### Supplied text
_____
Nokia surged 7.5% to a new 52-week high of 11.92 after unveiling agentic AI tools for network management and on continued enthusiasm around its AI infrastructure pivot. Q1 2026 net sales were €4.5B, AI and Cloud sales jumped 49% and the segment now represents 8% of group sales, while Nokia booked over €1B in AI-related orders and lifted AI/cloud growth guidance to a 27% CAGR through 2028. JPMorgan raised its target to EUR 12 from EUR 6.90 and Argus initiated/raised to Buy with a $15 target, reinforcing the bullish re-rating.

Analysis

The market is beginning to price Nokia less like a cyclical legacy vendor and more like a software-defined infrastructure platform with operating leverage to AI capex. The key second-order effect is not just higher unit sales, but a mix shift toward higher-margin orchestration, automation, and edge services that can re-rate the entire telecom stack if recurring revenue becomes visible over the next 2-4 quarters. That also creates competitive pressure on incumbents that still monetize network management as labor-heavy services; if agentic tools work, the value pool migrates from systems integrators and field maintenance toward vendors with embedded AI control layers. The bigger winner may be Nvidia-adjacent ecosystem exposure rather than Nokia alone. If telecom operators and hyperscalers validate AI-native network management, it expands the addressable market for accelerators, networking silicon, and software infrastructure, but it also introduces a procurement risk: customers may bundle AI spend into broader data-center budgets and delay standalone telecom modernization until ROI is clearer. For Nokia, the near-term upside is sentiment-driven, but the durable thesis requires evidence that AI orders convert into margin expansion rather than just top-line growth and pilot activity. The contrarian risk is that the move has already discounted a lot of the 2026-2028 narrative. With the stock reacting to multiple upgrades and a product launch simultaneously, the setup is vulnerable to a post-event digestion phase if there is no incremental order acceleration in the next earnings cycle. The most important reversal catalyst would be any sign that AI-related bookings are lumpy, hyperscaler spending is front-loaded, or mobile infrastructure leadership changes create execution noise just as expectations reset higher.
_____
Excerpt from a dataset

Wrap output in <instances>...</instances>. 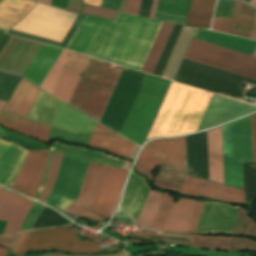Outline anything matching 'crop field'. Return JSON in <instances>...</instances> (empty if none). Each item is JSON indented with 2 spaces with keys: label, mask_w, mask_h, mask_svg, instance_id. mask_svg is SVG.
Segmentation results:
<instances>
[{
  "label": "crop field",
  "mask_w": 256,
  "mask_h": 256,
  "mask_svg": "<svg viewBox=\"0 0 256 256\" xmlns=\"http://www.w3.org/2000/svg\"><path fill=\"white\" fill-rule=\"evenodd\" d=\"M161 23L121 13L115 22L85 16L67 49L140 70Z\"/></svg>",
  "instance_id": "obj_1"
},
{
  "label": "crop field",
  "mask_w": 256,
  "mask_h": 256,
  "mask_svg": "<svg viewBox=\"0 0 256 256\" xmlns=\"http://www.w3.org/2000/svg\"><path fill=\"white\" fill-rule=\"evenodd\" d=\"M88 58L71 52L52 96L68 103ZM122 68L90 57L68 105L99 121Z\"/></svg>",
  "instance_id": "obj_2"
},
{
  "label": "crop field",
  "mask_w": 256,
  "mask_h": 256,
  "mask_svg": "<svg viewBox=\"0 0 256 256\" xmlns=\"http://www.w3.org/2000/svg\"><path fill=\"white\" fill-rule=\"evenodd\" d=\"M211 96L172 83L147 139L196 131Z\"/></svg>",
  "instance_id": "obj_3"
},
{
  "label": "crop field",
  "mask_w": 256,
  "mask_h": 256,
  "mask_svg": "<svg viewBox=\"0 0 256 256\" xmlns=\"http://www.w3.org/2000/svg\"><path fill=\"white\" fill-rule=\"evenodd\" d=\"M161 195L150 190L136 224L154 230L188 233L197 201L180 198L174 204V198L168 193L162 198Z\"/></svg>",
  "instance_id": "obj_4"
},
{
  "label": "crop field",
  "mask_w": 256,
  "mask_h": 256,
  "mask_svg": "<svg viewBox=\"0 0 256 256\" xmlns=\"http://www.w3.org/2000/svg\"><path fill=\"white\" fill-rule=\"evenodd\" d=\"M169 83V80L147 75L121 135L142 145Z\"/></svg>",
_____
Reproduce the portion of the Nokia market note starting with "Nokia surged 7.5%" and going on through "the bullish re-rating.".

Nokia surged 7.5% to a new 52-week high of 11.92 after unveiling agentic AI tools for network management and on continued enthusiasm around its AI infrastructure pivot. Q1 2026 net sales were €4.5B, AI and Cloud sales jumped 49% and the segment now represents 8% of group sales, while Nokia booked over €1B in AI-related orders and lifted AI/cloud growth guidance to a 27% CAGR through 2028. JPMorgan raised its target to EUR 12 from EUR 6.90 and Argus initiated/raised to Buy with a $15 target, reinforcing the bullish re-rating.